Growing up in the West of Scotland in a town which was hugely dependent on shipbuilding, I became interested in economics in high school when I saw the effects of Mrs Thatcher’s way of transforming the UK economy very close up.
The Goliath crane in the Glen Yard was almost like a gateway to where I lived. I passed it every day on my way to school. It’s no longer there - blown up after the shipyards closed.
Like many industrial towns, the scars of that time are still obvious in the built environment. But there are hidden scars too - ultimately, the lives which were cut short by loss of purpose and hope. Beyond that, there was the dispersal of skills, knowledge and capabilities.
This reminds me of Ben Bernanke’s argument that the collapse of the US banking industry in the Great Depression deepened and prolonged it. As banks failed, there were fewer bankers capable of managing the allocation of capital. So deposits sat uselessly on bank balance sheets, rather than financing investment. The problem was less a lack of demand for funding a more the loss of the ability to supply them.
Much of that capital doesn’t sit anywhere on a balance sheet. So it is very easy for us to overlook it.

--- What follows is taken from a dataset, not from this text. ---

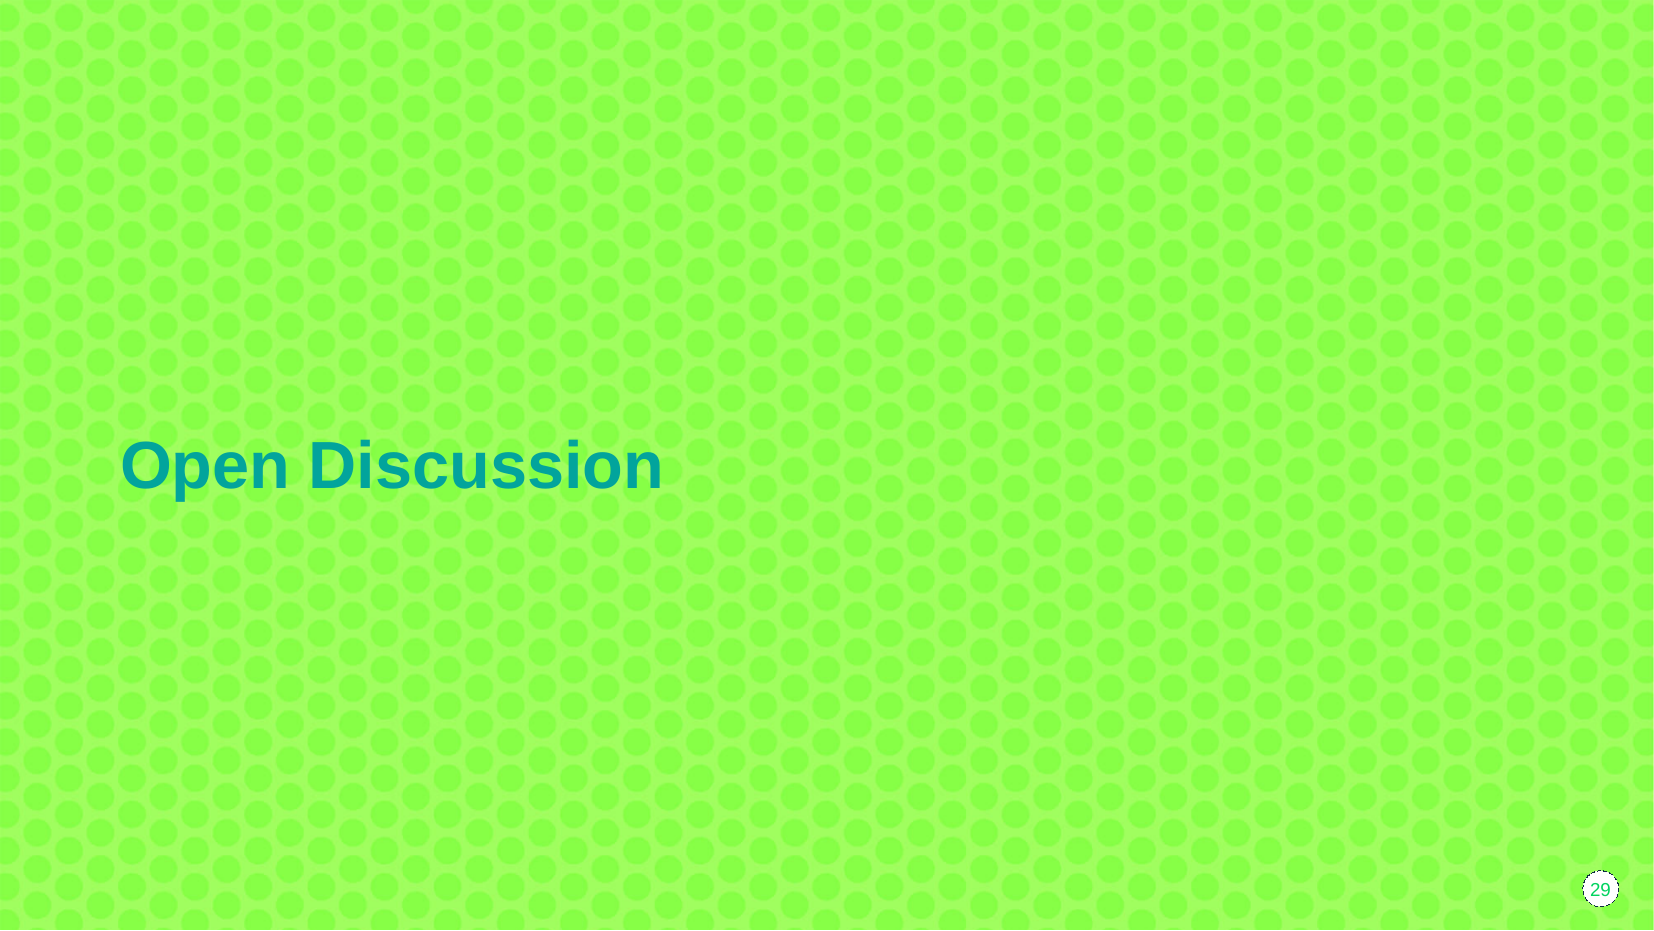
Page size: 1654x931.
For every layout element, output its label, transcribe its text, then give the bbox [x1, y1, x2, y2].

And that brings me to what’s happening today in the United States. There is a risk of a sudden loss of public sector capacity built up over decades, much of it designed to improve the lives of those who are just about managing. Done not with reference to any coherent theory of the economy or government but with a simple belief that everything in the public sector is inefficient.
These decisions are not being made hopefully but with arrogant presumption. It may take years to unwind their effects.